Growing activity levels in production-related indicators and an improved housing outlook helped buoy economic activity during the month of June, according to the Chicago Federal Reserve Bank’s latest National Activity Index.

The CFNAI index increased to a score of negative 0.15 in June, which is improved from negative 0.48 in May. A score of zero or above shows the economy is expanding at its historical rate of growth, while negative values show below average growth in the national economy.

Of the 85 economic indicators studied, 40 made positive contributions to the June CFNAI report while 45 had a negative impact. Forty-two economic indicators improved from May to June while 43 indicators deteriorated.

The consumption and housing part of the study contributed to overall economic growth with that index edging up from negative 26 in May to negative 23 in June.

The Chicago Fed noted that housing starts rose to 760,000 annualized units in June, up from 711,000 in May. Meanwhile, housing permits fell from 784,000 to 755,000 annualized units.

Employment numbers did little to impact the national economic survey.

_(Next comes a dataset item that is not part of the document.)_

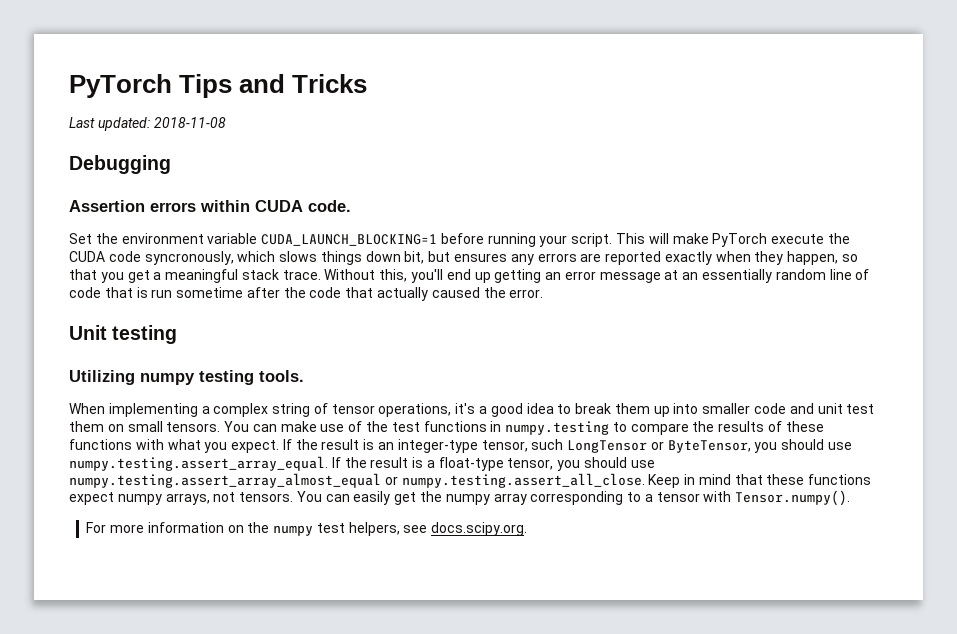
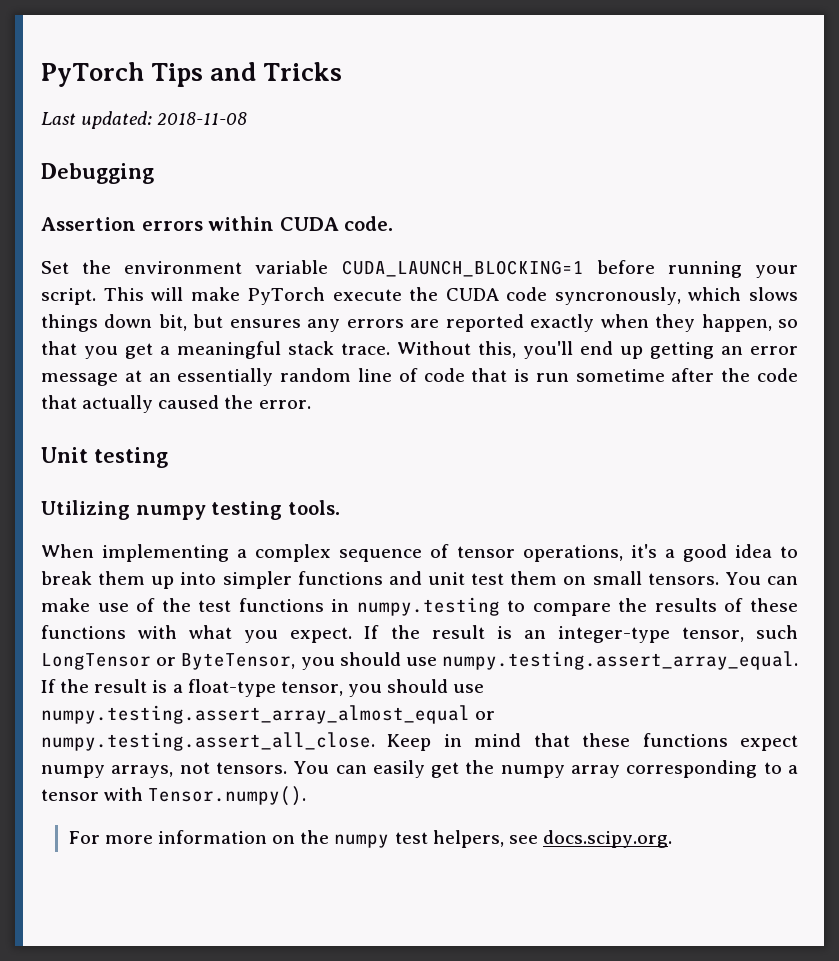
[272,403,311,417] string -> [339,549,423,562] sequence
[702,403,787,414] smaller code -> [222,571,383,589] simpler functions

Total employment grew by 80,000 jobs in June after a gain of 77,000 jobs in May.

The index’s three-month moving average also grew from negative 38 in May to negative 20 in June. While that’s improved, its still the fourth consecutive reading below zero.

“June’s CFNAI-MA3 suggests that growth in national economic activity was below its historical trend,” the Chicago Fed said. “The economic growth reflected in this level of the CFNAI-MA3 suggests subdued inflationary pressure from economic activity over the coming year.”